AVAILABLE DATA ▸
== Segment start ==

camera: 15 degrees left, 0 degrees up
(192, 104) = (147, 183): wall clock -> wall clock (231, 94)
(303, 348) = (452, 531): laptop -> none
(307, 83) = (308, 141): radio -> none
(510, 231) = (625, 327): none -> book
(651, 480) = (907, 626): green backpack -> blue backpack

== Segment end ==

EXERCISE BRIEF ▸ Nothing in the records may be left out; transcribe all of them exactly.

OUTPUT OF THE EXERCISE ▸
camera: 15 degrees left, 0 degrees up
(192, 104) = (147, 183): wall clock -> wall clock (231, 94)
(303, 348) = (452, 531): laptop -> none
(307, 83) = (308, 141): radio -> none
(510, 231) = (625, 327): none -> book
(651, 480) = (907, 626): green backpack -> blue backpack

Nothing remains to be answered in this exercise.